• **What is being asked**:
Reproduce this listing from its first line through the line with "Figure 28. ( a", inclusive, leaving out all that follows.

========================

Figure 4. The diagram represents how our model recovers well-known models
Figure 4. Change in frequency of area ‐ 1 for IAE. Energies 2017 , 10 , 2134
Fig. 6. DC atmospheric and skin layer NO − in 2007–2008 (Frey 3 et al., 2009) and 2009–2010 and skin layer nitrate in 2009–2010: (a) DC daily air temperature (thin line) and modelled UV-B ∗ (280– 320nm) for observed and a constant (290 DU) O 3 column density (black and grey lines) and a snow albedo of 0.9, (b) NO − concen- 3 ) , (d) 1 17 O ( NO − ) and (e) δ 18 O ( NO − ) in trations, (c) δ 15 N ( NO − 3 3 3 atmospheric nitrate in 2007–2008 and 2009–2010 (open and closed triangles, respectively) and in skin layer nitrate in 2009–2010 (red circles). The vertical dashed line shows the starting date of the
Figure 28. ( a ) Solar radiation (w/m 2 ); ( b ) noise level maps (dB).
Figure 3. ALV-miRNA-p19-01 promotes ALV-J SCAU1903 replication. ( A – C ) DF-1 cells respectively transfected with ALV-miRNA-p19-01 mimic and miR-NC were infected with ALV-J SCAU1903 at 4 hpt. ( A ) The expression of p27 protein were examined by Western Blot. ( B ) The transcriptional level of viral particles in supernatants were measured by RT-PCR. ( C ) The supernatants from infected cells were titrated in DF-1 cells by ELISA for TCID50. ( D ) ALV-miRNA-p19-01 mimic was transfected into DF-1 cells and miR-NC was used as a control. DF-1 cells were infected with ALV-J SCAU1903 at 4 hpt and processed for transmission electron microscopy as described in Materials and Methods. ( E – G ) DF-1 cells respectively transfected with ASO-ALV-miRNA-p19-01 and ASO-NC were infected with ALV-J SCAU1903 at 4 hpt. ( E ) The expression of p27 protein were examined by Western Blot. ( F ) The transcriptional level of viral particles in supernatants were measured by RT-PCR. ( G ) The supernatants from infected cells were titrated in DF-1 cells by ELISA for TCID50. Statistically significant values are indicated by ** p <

========================

• **Result of the exercise**:
Figure 4. The diagram represents how our model recovers well-known models
Figure 4. Change in frequency of area ‐ 1 for IAE. Energies 2017 , 10 , 2134
Fig. 6. DC atmospheric and skin layer NO − in 2007–2008 (Frey 3 et al., 2009) and 2009–2010 and skin layer nitrate in 2009–2010: (a) DC daily air temperature (thin line) and modelled UV-B ∗ (280– 320nm) for observed and a constant (290 DU) O 3 column density (black and grey lines) and a snow albedo of 0.9, (b) NO − concen- 3 ) , (d) 1 17 O ( NO − ) and (e) δ 18 O ( NO − ) in trations, (c) δ 15 N ( NO − 3 3 3 atmospheric nitrate in 2007–2008 and 2009–2010 (open and closed triangles, respectively) and in skin layer nitrate in 2009–2010 (red circles). The vertical dashed line shows the starting date of the
Figure 28. ( a ) Solar radiation (w/m 2 ); ( b ) noise level maps (dB).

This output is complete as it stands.